WORK ORDER: Show all lines from the listing below that contain "right".

EXERCISE DATA:
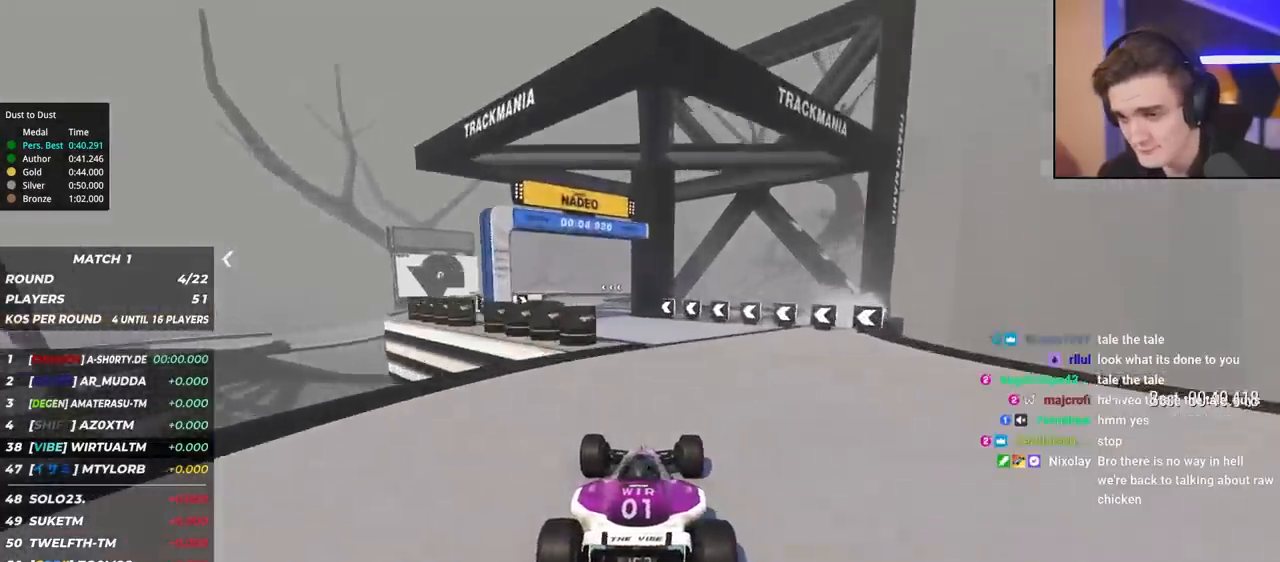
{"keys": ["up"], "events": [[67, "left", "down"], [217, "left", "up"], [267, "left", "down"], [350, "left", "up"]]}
==
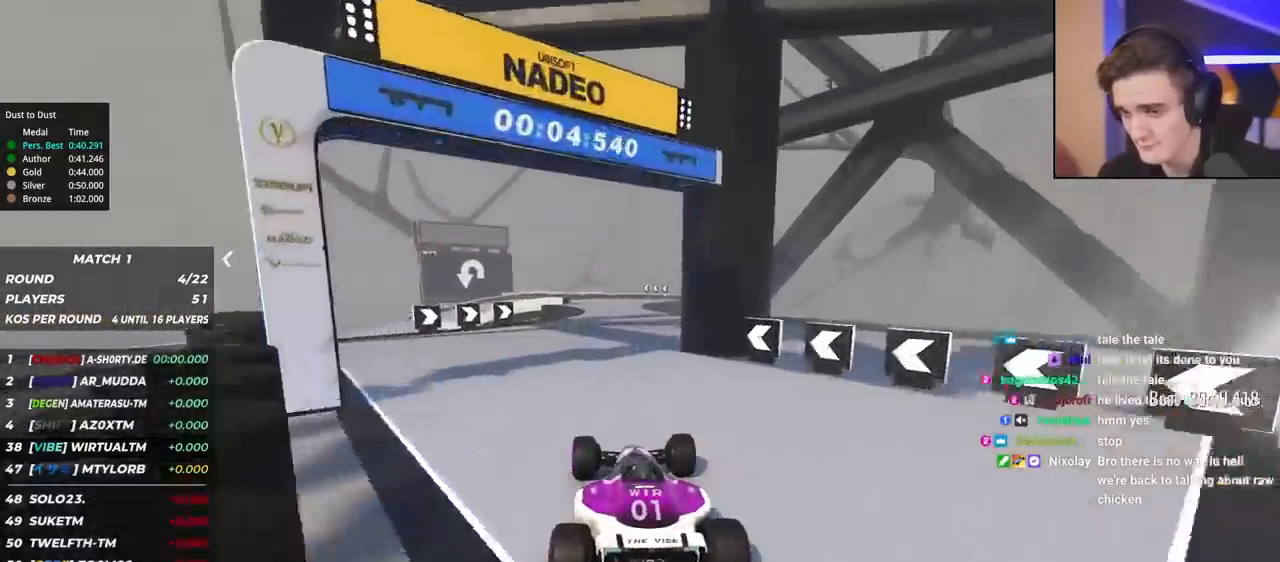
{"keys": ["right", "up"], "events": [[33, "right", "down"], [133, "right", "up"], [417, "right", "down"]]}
...
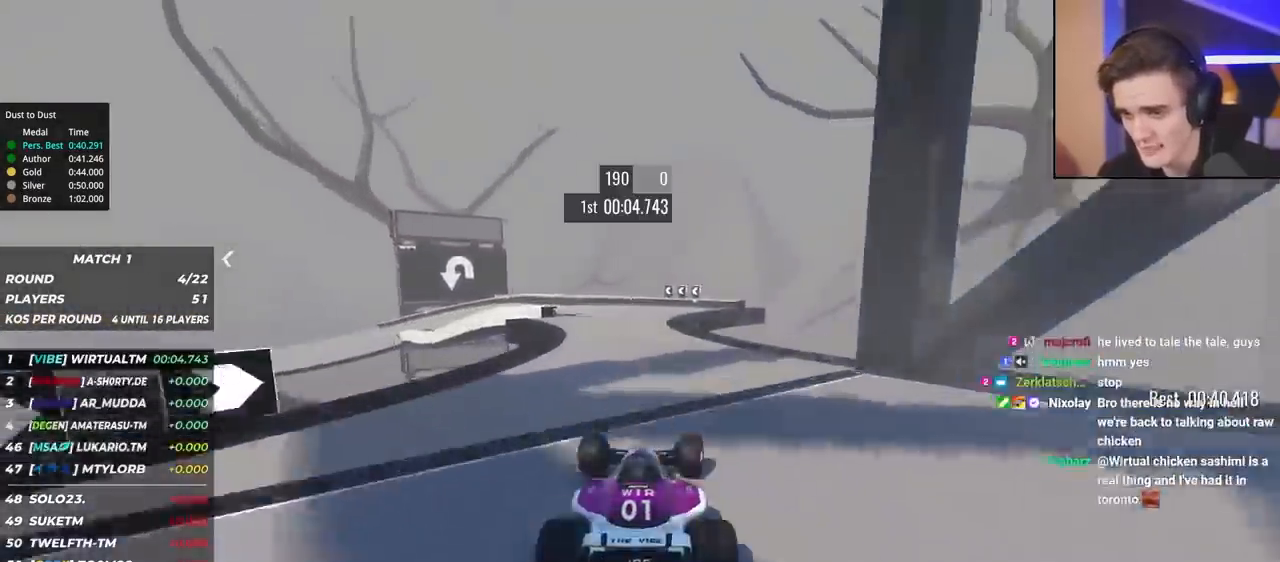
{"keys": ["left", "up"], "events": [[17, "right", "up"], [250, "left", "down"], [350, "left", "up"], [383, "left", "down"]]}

REPLY TO THE TASK:
{"keys": ["right", "up"], "events": [[33, "right", "down"], [133, "right", "up"], [417, "right", "down"]]}
{"keys": ["left", "up"], "events": [[17, "right", "up"], [250, "left", "down"], [350, "left", "up"], [383, "left", "down"]]}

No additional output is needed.